Le baril à 100 $US - Un monde bipolaire

Le baril de pétrole a battu mercredi un record historique: à plus de 100 $US en séance, il a dépassé son pic d'avril 1980, quand la révolution islamique, en Iran, l'avait porté à 99,04 $US (39,50 $US de l'époque), selon les derniers calculs du Cambridge Energy Research Associates (CERA).
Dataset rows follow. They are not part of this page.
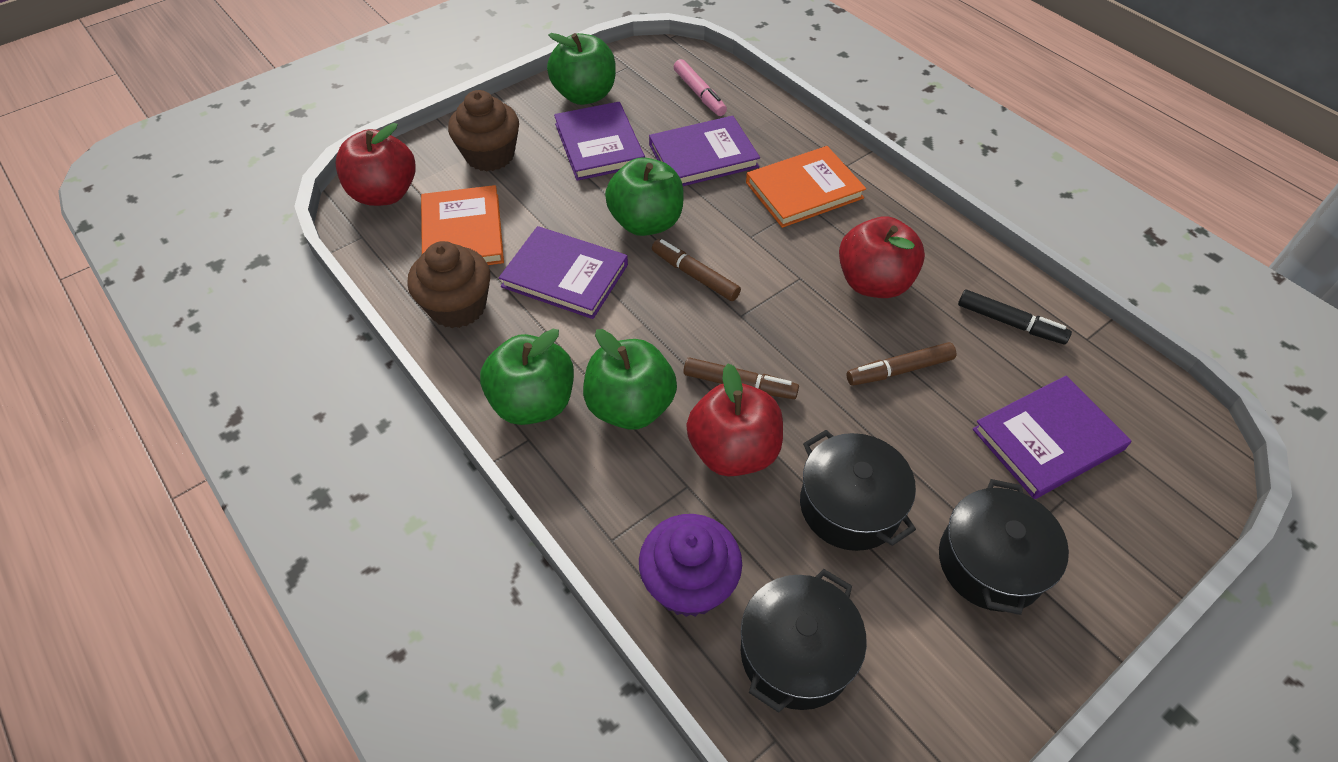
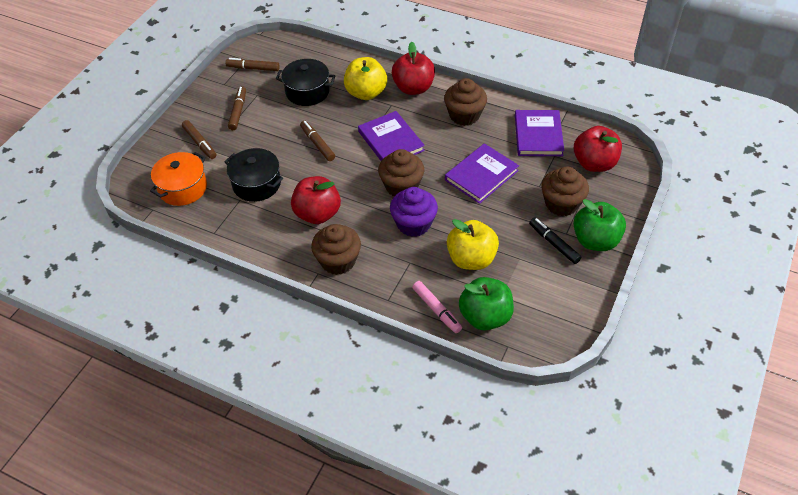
black pot: [741,569,867,713] [800,430,916,551] [939,479,1069,615] = 3 -> [225,148,283,202] [276,59,335,106] = 2
brown cupcake: [407,241,490,328] [448,90,519,172] = 2 -> [311,224,361,275] [378,149,424,196] [444,78,487,126] [541,166,589,216] = 4
brown marker: [652,239,741,301] [683,357,799,399] [847,342,956,386] = 3 -> [182,120,217,159] [225,58,280,71] [228,86,246,130] [300,121,335,161] = 4
green apple: [480,329,574,425] [547,33,616,105] [583,329,677,430] [605,157,684,236] = 4 -> [459,277,514,330] [573,199,626,251] = 2
orange book: [421,185,504,265] [746,146,866,228] = 2 -> none = 0
orange pot: none = 0 -> [150,152,207,206] = 1
purple book: [499,226,628,319] [554,102,645,181] [649,116,760,186] [973,376,1131,499] = 4 -> [358,111,425,161] [445,143,519,204] [515,110,564,156] = 3
yellow apple: none = 0 -> [344,57,387,100] [447,219,499,270] = 2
C'est un «retour vers le futur», jugeait récemment le président du CERA, Daniel Yergin, en rappelant que les tensions géopolitiques sont «au centre des inquiétudes sur l'offre pétrolière».

Pour les pays producteurs, la rente pétrolière permet à leurs fonds souverains d'investir à l'étranger et de sortir peu à peu leurs économies du «tout-pétrole». Selon le Fonds monétaire international, Abu Dhabi Investment Authority, gestionnaire des fonds pétroliers des Émirats arabes unis, serait le plus riche et gérerait 875 milliards $US. Le Trésor français estime que les fonds publics et privés du Moyen-Orient capitaliseraient de 750 à 1500 milliards $US. Voire de 3000 à 4000 milliards, selon des banquiers en poste dans cette région.

À l'opposé, l'envolée des cours pénalise les pays consommateurs, même si l'enrichissement des pétromonarchies leur offre des débouchés commerciaux (Airbus...). Et c'est une catastrophe pour les pays pauvres dépourvus d'or noir, qui grèvent leur budget pour subventionner essence, gazole et fioul. Le pétrole cher est aussi une arme à double tranchant pour les «Big Oil». Elles ont réalisé des profits historiques depuis la flambée des prix en 2005. Au troisième trimestre 2007, les cinq majors (Exxon, Shell, BP, Total, Chevron) ont enregistré 20 milliards $US de résultat net. Mais leurs profits, calculés en dollars, ont baissé, en moyenne, de 15 % — et leur production de 9 % — durant cette période, selon Citigroup. La baisse des marges de raffinage (différence entre le prix du brut et le prix des produits raffinés vendus par les compagnies) et le renchérissement des coûts des projets en cours rognent les profits.

À cela s'ajoutent les règles de certains contrats de partage de production, qui prévoient une baisse du nombre de barils cédés aux compagnies étrangères quand le prix du brut monte. Exxon, Chevron et ConocoPhillips ont reconnu en avoir fait les frais. Or, ces contrats vont se multiplier, passant, en 2012, à 40 %, voire 60 %, des accords signés par les compagnies européennes, estime une étude de Citigroup.

En outre, les prix élevés accélèrent le remboursement de leurs investissements et le moment où elles doivent commencer à partager la production avec les pays hôtes. Enfin, plus les prix montent et plus les pays producteurs sont poussés à renégocier — à leur profit — les contrats signés à des périodes moins favorables pour eux. Cette loi se vérifie partout: du Kazakhstan au Venezuela, de l'Algérie à la Russie.

«En général, les gouvernements sont les grands bénéficiaires quand les prix atteignent de nouveaux sommets», souligne Robert Dudley, patron de l'anglo-russe TNK-BP. Les multinationales ne détiennent que 8 % des réserves mondiales prouvées; les compagnies nationales des pays producteurs 37 %, mais elles devraient atteindre 75 % en 2030, selon l'Agence internationale de l'énergie. «Sur les 25 premiers pays détenteurs de réserves prouvées de pétrole et de gaz, 21 sont en développement ou en transition», indique un rapport de la Conférence des Nations unies pour le commerce et le développement (CNUCED). Pour s'équiper, diversifier leur économie et financer des programmes sociaux nécessaires à leur stabilité politique, ils ont besoin d'énormes capitaux.

À l'inverse, les ressources en hydrocarbures des pays développés décroissent dix fois plus vite que celles de ces nations. Les majors occidentales dominaient jusque dans les années 1980. Des observateurs leur prédisent désormais le sort des «dinosaures», il y a 65 millions d'années.